_Exercise aim_. Only the text should come through, so restate the listing exactly and drop its images.
(Beginning of Given material)
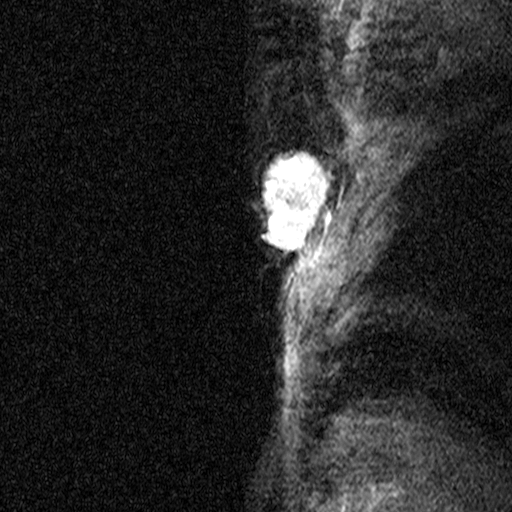
Breast MRI (dynamic contrast-enhanced), one sagittal slice. Position 36 of 44 along the scan axis. Dynamic contrast-enhanced study with each time point stored as its own series, time point 2 of 3 at this slice position (early post-contrast, ordered by acquisition time). 1.5 T. TE 4.5 ms, TR 11 ms. 512 × 512 image matrix. Patient: female, 44 years. From the clinical record (not read from this slice): setting: breast cancer imaged before/during neoadjuvant chemotherapy; receptor status: HR-positive, HER2-negative.
Outlined on this slice (semi-automatic segmentation, software-assisted and operator-edited):
- analysis volume of interest (the breast-tissue region the enhancement analysis was run in; not a lesion): bounding box <218,118,341,291> (left, top, right, bottom; pixels)
- tumour enhancement mask (voxels above the 90 % enhancement threshold inside the analysis volume of interest): <254,150,335,254>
(End of Given material)
_Task result_.
Breast MRI (dynamic contrast-enhanced), one sagittal slice. Position 36 of 44 along the scan axis. Dynamic contrast-enhanced study with each time point stored as its own series, time point 2 of 3 at this slice position (early post-contrast, ordered by acquisition time). 1.5 T. TE 4.5 ms, TR 11 ms. 512 × 512 image matrix. Patient: female, 44 years. From the clinical record (not read from this slice): setting: breast cancer imaged before/during neoadjuvant chemotherapy; receptor status: HR-positive, HER2-negative.
Outlined on this slice (semi-automatic segmentation, software-assisted and operator-edited):
- analysis volume of interest (the breast-tissue region the enhancement analysis was run in; not a lesion): bounding box <218,118,341,291> (left, top, right, bottom; pixels)
- tumour enhancement mask (voxels above the 90 % enhancement threshold inside the analysis volume of interest): <254,150,335,254>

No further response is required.